Saturday, September 22, 2007

Kick Starting Your Analytics Strategy

“Did you watch this movie ‘The Bridges of Madison County’? It’s really great,” my cousin asked me one afternoon. “Isn’t that a really old chick flick?” I said, “Nah, I don’t watch those”. “Well,” she replied, “I really like these kinds of movies. I can’t get enough”. “How do get your movies?” I asked. “Netflix”, she replied. “Why not Blockbuster? They offer the same service, and you can even get movies from the store if you want to watch something right away. Isn’t that better? I don’t know why Netflix is still around”. “Well”, she answers, “I’m quite happy with my Netflix service. I don’t see why I should change”.

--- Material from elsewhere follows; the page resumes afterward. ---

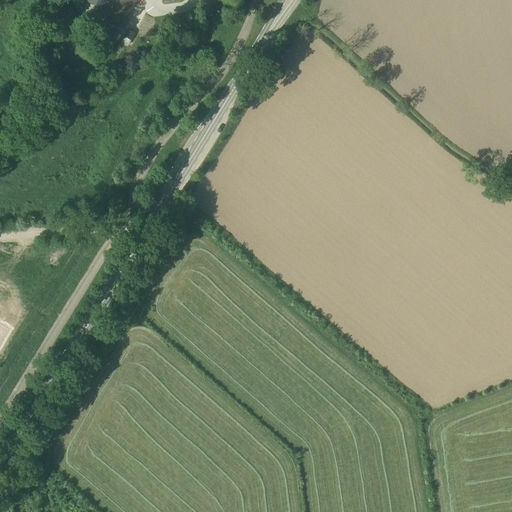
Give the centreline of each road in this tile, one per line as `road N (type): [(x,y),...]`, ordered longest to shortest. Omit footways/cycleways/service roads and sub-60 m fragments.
road 1 (tertiary): [(0,466),(288,0)]
road 2 (track): [(0,225),(122,217)]
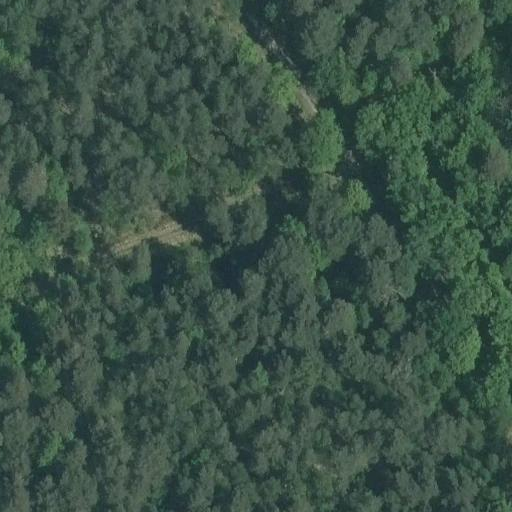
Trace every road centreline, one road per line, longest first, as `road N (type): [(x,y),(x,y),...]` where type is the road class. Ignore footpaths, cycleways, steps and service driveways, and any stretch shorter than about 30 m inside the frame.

One of the reasons why Netflix prevailed over its more powerful and well entrenched competitor is because of its shrewd use of analytics. At the heart of Netflix’s analytics strategy is ‘Cinematch’, a proprietary software that analyzes customers’ choices and feedback on the movies they have previously rented, and recommends new movies in ways that optimize both the customer’s taste and Netflix’s inventory. This is also one of the primary reasons why so many of Netflix’s rentals are old movies rather than new releases (and explains why my cousin ended up renting ‘The Bridges of Madison County’). Blockbuster, on the other hand, focuses on new releases and how quickly titles move from its shelves. If a title is on Blockbuster’s shelf too long, it’s discarded. In similar circumstances, Netflix - with the help of Cinematch - is trying to find a customer for those titles. The result is greater customer satisfaction (why my cousin refuses to ditch Netflix for Blockbuster), while lowering costs (After all, old titles cost much less than new releases). No wonder Netflix has offered to pay $1 million to anyone who can improve Cinematch’s accuracy by a mere 10 percent.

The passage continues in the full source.